You’ve read the phrase “hand lining” more than a few times, but I should elaborate some more on this.  When large ships move through the canal they are attached by cables to some powerful little trains (or “mules”) on the side of the canal.  These presumably help keep the ship centered and off the walls and can provide minute corrections in position.  With small boats it is done with four line handlers on the canal walls.

Monkey's Fist

Monkey’s Fist knot in the throwing lines.

The throwing lines in flight towards Kathy and Charlie up on the bow.
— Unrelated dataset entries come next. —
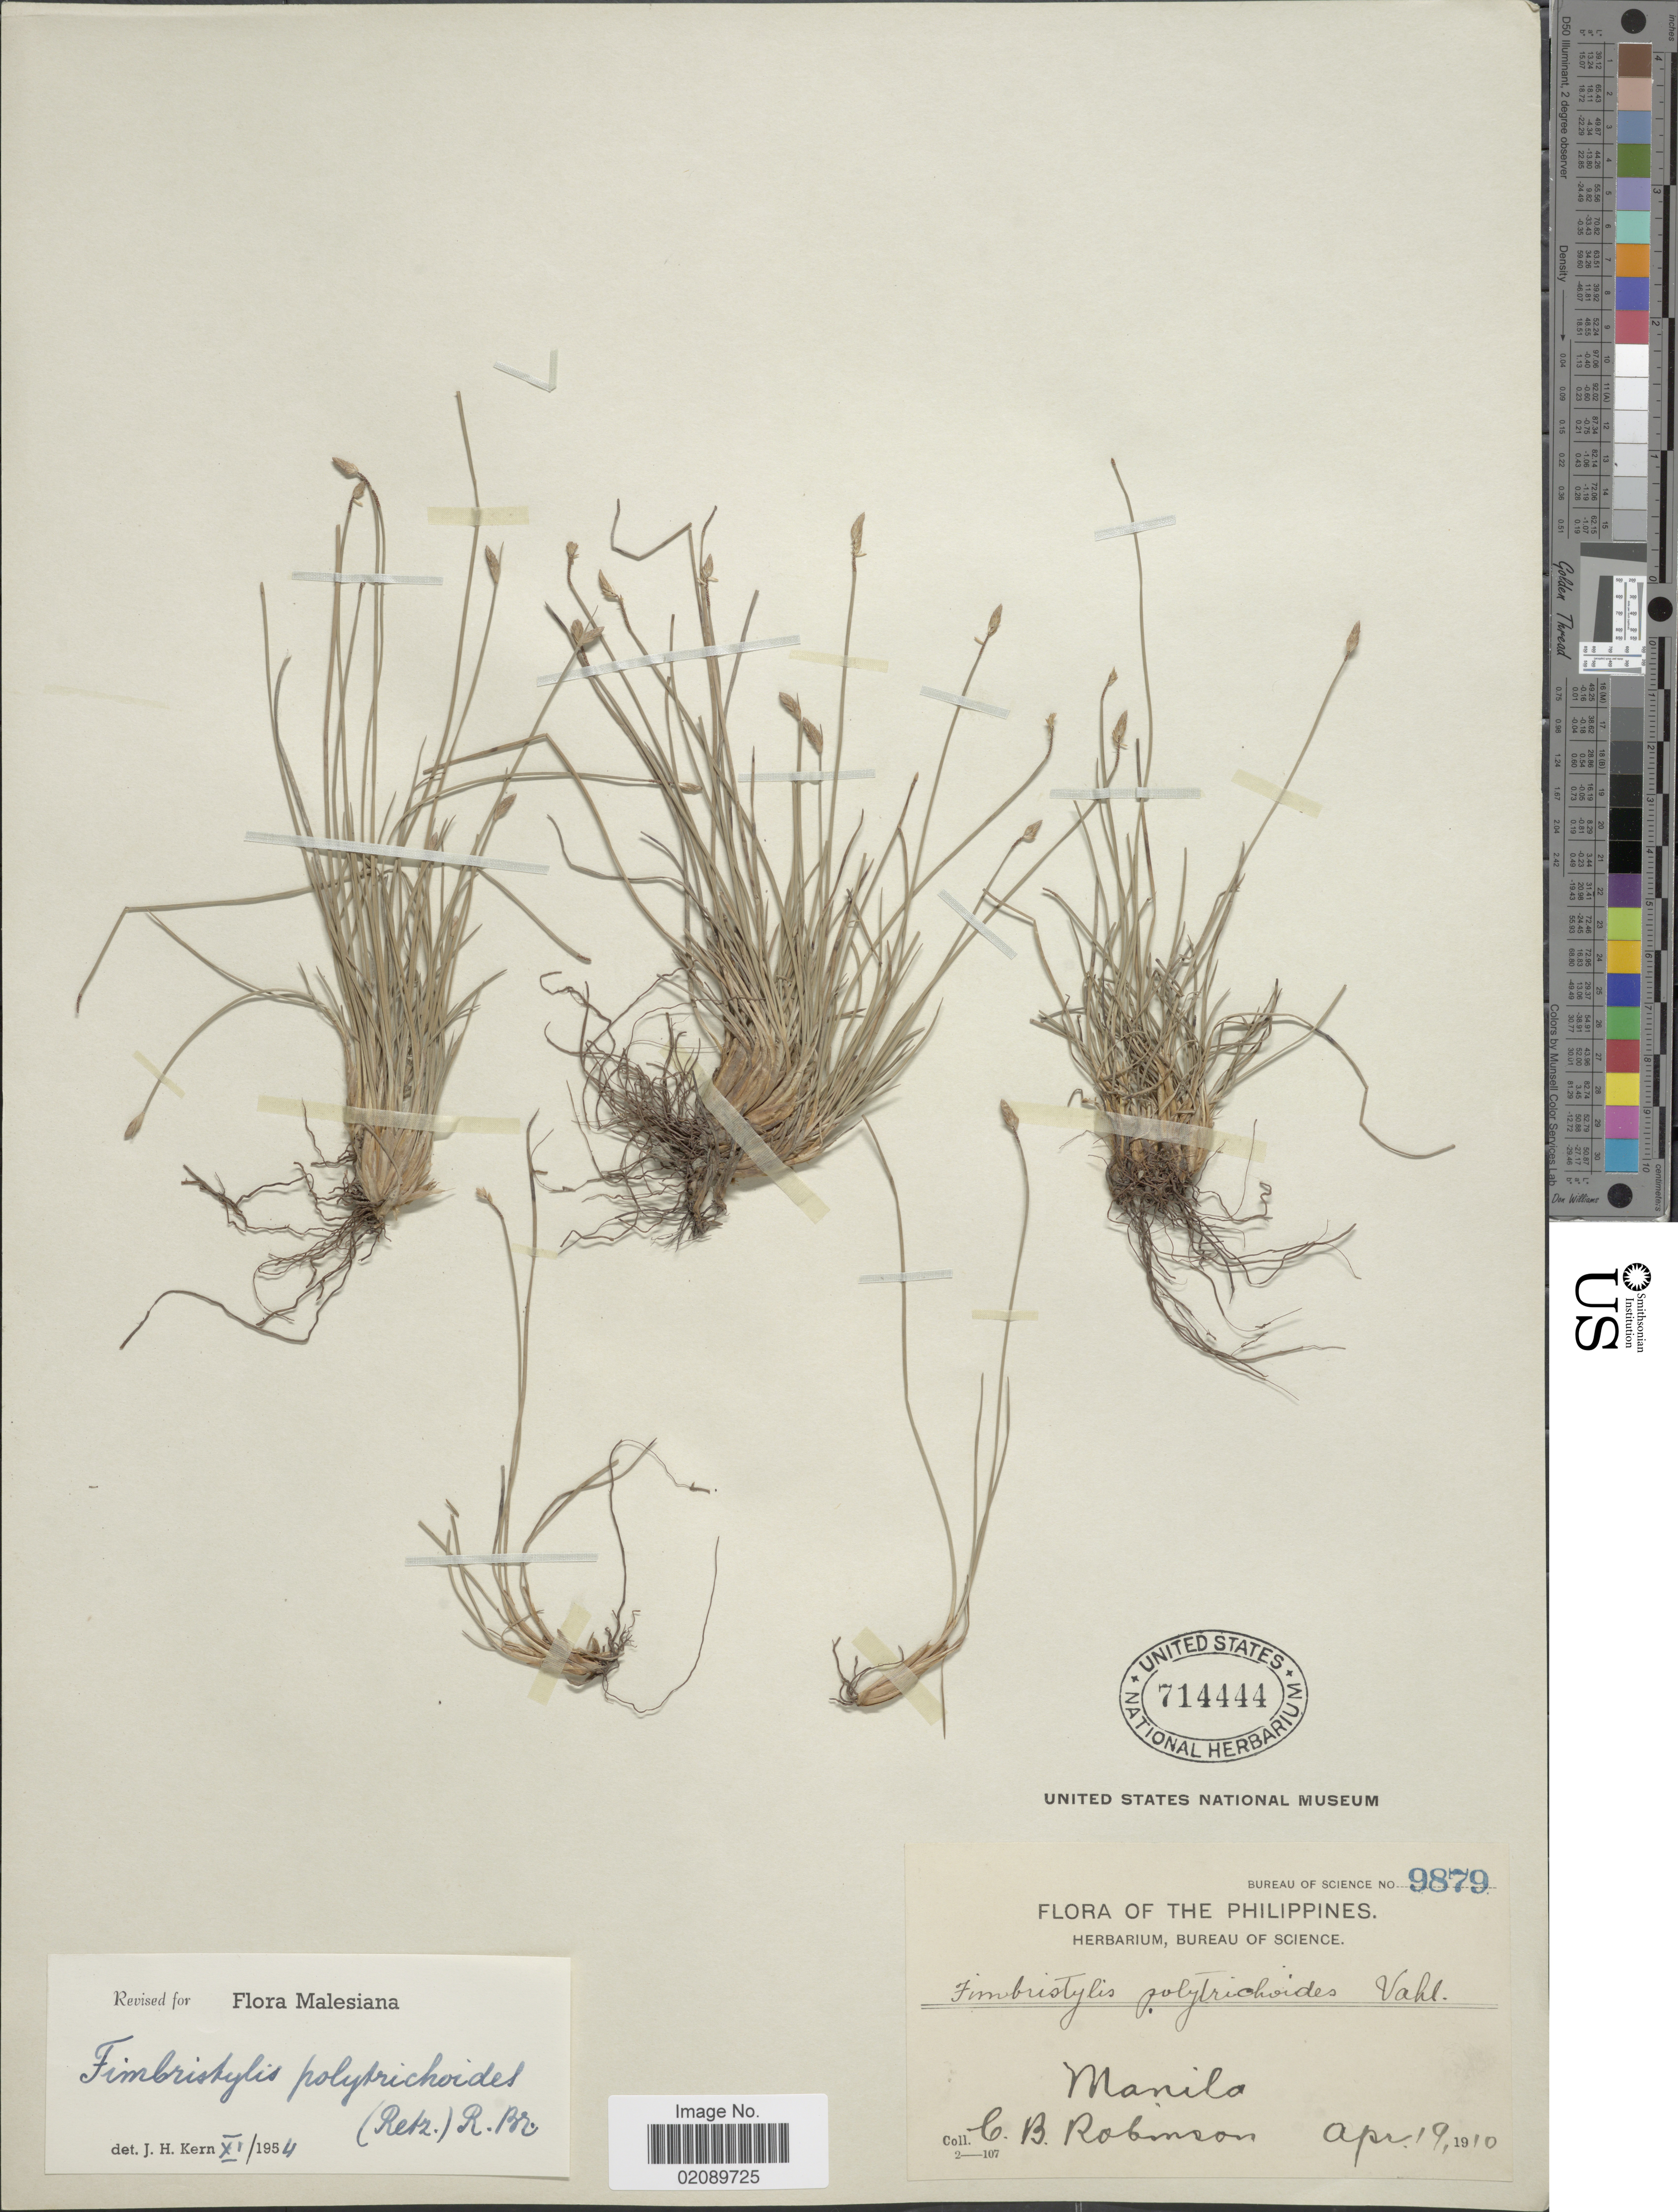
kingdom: Plantae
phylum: Tracheophyta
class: Liliopsida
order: Poales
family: Cyperaceae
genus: Fimbristylis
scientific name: Fimbristylis polytrichoides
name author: (Retz.) Vahl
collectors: C. Robinson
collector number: Bureau of Science 9879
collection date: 1910-04-19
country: Philippines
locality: Manila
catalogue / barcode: US 714444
Note the “mule” – the train engine, in the background for the big ships.

As you enter the lock the line handlers on shore toss thin lines with a Monkey’s Fist knot on the end of them to our line handlers on the deck.  The Monkey’s Fist is a knot used to make a heavy throwing weight on a line, though they are also quite decorative.  Our line handlers need to catch the throwing line and tie it around the loop in our big lines.  The canal line handlers then walk the throwing lines forward until you’ve moved to the correct point in the canal, where they pull in the big blue lines and connect them to the bollards (big tie down points) on the edge of the lock.

From the Gatun locks we need to be lifted UP to Gatun Lake which is about 85 feet above sea level.  There are three sets of locks to accomplish this, so this process is repeated three times in a row before we are through the locks.

Since we are going up about 27 feet inside the lock the lines will slack as the lock floods.  Without re-writing a work on “how locks work”, in short if you are being raised your lock chamber is closed and it floods until the water level reaches the next chamber in the lock.  The boat moves to the next lock and the gates close again.  Again the lock floods and you float up to the level of the next lock.  And so on, until you’ve reached the level of the lake.  As you are doing this there is a lot of turbulence in the water.  And as you go up the lines get slack – the primary job of the line handlers is to keep pulling in the slack so that we stay as centered in the lock chamber as we can.

The bow team

The Bow Team – Kathy and Charlie

Keep in mind also that we are doing this at night though the canal is well lit it is still a bit eery.  In the middle of this our adviser asks if we have any dinner (he’s been working all day and not been home) and Danielle takes a break from shooting pictures and heats up some of her pies which he eats with a stunning amount of the hottest sauce we have on the boat.  At night we see a few surprising creatures along the shores of the canal including some Coati (a long nosed central American raccoon equivalent) and a an armadillo.

When we’ve reached the top of a lock the line handlers on shore feed the heavy lines back to our handlers and walk the connected throw lines up to the next lock as we motor forward.  When we reach the third lock it is getting late and we’re getting done for the night.  One more time through and ahead of us lies the open lake.  We say our graçias’ to our line handlers on shore and the adviser throws them a couple of cold sodas.

Just outside the locks we pull off to the side and disentangle ourselves from Testarossa.  They steam off towards the mooring area and we follow them, tired and looking forward to some dinner and a good nights sleep before the morning, when a different adviser is expected back on the boat by 6:00 a.m.